3 years ago

Assessment of the efficacy of a novel tailored vitamin K dosing regimen in lowering the International Normalised Ratio in over-anticoagulated patients: a randomised clinical trial

Farhad Kamali, John Hanley, Kate Talks, Peter J. Avery, Hilary Wynne, Tina Biss, Emmanouela Kampouraki
Current guidelines advocate using fixed-doses of oral vitamin K to reverse excessive anticoagulation in warfarinised patients who are either asymptomatic or have minor bleeds. Over-anticoagulated patients present with a wide range of International Normalised Ratio (INR) values and response to fixed doses of vitamin K varies. Consequently a significant proportion of patients remain outside their target INR after vitamin K administration, making them prone to either haemorrhage or thromboembolism.

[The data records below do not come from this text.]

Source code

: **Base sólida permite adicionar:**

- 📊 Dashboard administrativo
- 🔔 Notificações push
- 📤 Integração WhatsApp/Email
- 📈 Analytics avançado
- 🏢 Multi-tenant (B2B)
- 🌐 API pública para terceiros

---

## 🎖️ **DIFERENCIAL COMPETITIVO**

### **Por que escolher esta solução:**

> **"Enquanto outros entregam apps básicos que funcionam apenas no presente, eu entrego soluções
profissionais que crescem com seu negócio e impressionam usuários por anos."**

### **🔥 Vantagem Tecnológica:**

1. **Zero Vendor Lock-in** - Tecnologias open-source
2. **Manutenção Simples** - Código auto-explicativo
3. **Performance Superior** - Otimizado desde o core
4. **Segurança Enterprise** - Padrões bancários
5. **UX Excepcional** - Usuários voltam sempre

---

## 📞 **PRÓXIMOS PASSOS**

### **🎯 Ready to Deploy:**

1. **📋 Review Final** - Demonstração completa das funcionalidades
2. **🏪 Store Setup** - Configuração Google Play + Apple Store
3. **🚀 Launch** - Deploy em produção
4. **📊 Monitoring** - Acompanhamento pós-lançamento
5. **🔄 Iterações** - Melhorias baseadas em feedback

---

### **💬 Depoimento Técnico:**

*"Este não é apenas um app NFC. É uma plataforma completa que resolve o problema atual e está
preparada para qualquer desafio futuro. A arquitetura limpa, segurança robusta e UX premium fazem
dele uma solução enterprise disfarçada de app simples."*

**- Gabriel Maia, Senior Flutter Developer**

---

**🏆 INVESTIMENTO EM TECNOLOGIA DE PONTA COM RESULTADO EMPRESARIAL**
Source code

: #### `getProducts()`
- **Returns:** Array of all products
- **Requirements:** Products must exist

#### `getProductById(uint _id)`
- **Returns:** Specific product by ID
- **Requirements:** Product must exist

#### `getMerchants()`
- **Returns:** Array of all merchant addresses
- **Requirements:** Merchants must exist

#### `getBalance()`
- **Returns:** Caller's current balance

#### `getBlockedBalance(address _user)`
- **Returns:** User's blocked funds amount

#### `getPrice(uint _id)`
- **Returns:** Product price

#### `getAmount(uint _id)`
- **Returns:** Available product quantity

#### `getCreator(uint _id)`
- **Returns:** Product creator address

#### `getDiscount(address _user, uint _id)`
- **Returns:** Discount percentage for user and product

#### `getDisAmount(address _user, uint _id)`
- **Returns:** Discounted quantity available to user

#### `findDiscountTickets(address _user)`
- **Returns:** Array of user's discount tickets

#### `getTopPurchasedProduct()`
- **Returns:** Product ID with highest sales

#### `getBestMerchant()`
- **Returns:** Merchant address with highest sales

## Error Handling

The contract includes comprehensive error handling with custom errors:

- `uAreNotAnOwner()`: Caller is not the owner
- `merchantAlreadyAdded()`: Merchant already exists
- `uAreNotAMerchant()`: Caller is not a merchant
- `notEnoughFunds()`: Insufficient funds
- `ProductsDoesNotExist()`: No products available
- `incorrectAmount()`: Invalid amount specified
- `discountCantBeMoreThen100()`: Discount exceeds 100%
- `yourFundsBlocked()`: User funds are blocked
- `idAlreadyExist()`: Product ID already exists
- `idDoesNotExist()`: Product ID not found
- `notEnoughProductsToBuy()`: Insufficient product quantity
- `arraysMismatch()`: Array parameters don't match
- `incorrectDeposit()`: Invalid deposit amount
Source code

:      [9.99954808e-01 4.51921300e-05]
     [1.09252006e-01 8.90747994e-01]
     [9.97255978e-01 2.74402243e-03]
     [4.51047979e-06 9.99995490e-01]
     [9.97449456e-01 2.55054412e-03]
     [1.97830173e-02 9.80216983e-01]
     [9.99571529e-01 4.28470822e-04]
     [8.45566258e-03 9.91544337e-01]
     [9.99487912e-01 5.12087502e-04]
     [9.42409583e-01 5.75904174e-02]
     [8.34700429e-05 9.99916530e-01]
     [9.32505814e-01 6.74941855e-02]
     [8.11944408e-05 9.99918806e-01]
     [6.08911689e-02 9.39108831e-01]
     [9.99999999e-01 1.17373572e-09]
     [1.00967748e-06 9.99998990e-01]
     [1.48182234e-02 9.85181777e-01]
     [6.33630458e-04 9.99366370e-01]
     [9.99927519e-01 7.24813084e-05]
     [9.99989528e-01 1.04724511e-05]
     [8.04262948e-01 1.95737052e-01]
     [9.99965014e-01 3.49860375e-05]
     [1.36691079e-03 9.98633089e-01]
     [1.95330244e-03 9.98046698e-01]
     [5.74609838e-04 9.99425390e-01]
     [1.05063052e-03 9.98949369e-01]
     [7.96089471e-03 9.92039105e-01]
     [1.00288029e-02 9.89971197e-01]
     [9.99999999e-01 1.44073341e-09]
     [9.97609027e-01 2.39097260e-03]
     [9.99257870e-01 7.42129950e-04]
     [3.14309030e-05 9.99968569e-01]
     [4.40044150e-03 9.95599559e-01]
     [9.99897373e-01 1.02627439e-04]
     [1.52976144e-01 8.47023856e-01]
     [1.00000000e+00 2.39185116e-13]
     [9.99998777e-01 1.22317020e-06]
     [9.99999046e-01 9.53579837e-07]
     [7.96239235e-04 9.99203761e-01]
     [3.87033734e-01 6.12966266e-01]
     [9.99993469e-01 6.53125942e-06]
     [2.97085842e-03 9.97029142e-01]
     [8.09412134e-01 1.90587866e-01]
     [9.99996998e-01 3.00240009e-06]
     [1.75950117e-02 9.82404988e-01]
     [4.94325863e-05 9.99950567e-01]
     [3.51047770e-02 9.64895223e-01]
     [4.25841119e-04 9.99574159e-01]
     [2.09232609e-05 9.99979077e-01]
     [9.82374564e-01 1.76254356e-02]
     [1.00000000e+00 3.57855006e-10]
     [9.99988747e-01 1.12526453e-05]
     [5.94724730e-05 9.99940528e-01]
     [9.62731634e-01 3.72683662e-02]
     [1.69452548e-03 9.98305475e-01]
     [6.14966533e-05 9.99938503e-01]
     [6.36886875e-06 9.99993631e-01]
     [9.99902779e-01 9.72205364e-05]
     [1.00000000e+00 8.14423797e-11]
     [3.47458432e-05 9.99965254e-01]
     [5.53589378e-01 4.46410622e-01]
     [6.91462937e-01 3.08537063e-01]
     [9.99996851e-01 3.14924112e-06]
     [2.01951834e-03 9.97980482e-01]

We compared the performance of a novel tailored vitamin K dosing regimen to that of a fixed-dose regimen with the primary measure being the proportion of over-anticoagulated patients returning to their target INR within 24 h. One hundred and eighty-one patients with an index INR > 6·0 (asymptomatic or with minor bleeding) were randomly allocated to receive oral administration of either a tailored dose (based upon index INR and body surface area) or a fixed-dose (1 or 2 mg) of vitamin K. A greater proportion of patients treated with the tailored dose returned to within target INR range compared to the fixed-dose regimen (68·9% vs. 52·8%; P = 0·026), whilst a smaller proportion of patients remained above target INR range (12·2% vs. 34·0%; P < 0·001). Individualised vitamin K dosing is more accurate than fixed-dose regimen in lowering INR to within target range in excessively anticoagulated patients.